Details
Phi4 Abliterated
This is Phi4 abliterated using a new methodology (why nobody tried that before?) aimed at improving its usability and neutrality.
Goal
The objective is to create a model that is neutral:
- Not uncensored, but avoids refusing neutral prompts it would ordinarily reject.
- Enables fine-tuning for reduced censorship, starting from a neutral baseline.
Original Methodology
In the original implementation:
- Harmful and harmless prompts were compared on one specific layer of the model.
- The computed refusal direction was then applied to all layers.
Problem:
The resulting model:
- Became less usable and somewhat "dumb."

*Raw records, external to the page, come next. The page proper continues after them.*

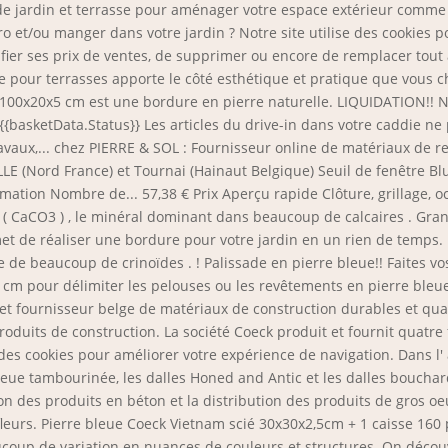
de jardin et terrasse pour aménager votre espace extérieur comme 
o et/ou manger dans votre jardin ? Notre site utilise des cookies 
fier ses prix de ventes, de supprimer ou encore de remplacer tout
te pour terrasses apporte le côté esthétique et pratique que vous c
se 100x20x5 cm est une bordure en pierre naturelle. LIQUIDATION!! 
 {{basketData.Status}} Les articles du drive-in dans votre caddie n
ravaux,... chez PIERRE & SOL : Fournisseur online de matériaux de r
 LILLE (Nord France) et Tournai (Hainaut Belgique) Seuil de fenêtre B
ation Nombre de... 57,38 € Prix Aperçu rapide Clôture, grillage, o
ite ( CaCO3 ) , le minéral dominant dans beaucoup de calcaires . Gr
t de réaliser une bordure pour votre jardin en un rien de temps. :
 de beaucoup de crinoïdes . ! Palissade en pierre bleue!! Faites v
 cm pour délimiter les pelouses ou les revêtements en pierre bleu
t fournisseur belge de matériaux de construction durables et quali
 produits de construction. La société Coeck produit et fournit quatr
 des cookies pour améliorer votre expérience de navigation. Dans l
 bleue tambourinée, les dalles Honed and Antic et les dalles boucha
n des produits en béton et la distribution des produits de gros oeu
fleurs. Pierre bleue Coeck Vietnam scié 30x30x2,5cm + 1 caisse 160
beaucoup de variation en nuances de couleurs et structures. On déco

- Likely due to applying a single refusal direction uniformly across all layers, disregarding their unique needs.
New Approach
In my fork, available here:
👉 https://github.com/Undi95/abliteration/
(based on the original https://github.com/Orion-zhen/abliteration.git)
I introduced a new approach:
- Each layer computes its own refusal direction.
- The refusal direction is layer-specific, addressing the assumption that each layer has different characteristics and requirements.
Hypothesis
This method avoids over-generalizing the refusal direction and allows each layer to retain its unique properties. The result:
- A more usable and intelligent model.
- A neutral starting point for further fine-tuning to reduce censorship without compromising performance.
Next Steps
After applying this method, the model can be fine-tuned to:
- Reduce over-censoring behavior.
- Maintain neutrality while improving overall utility.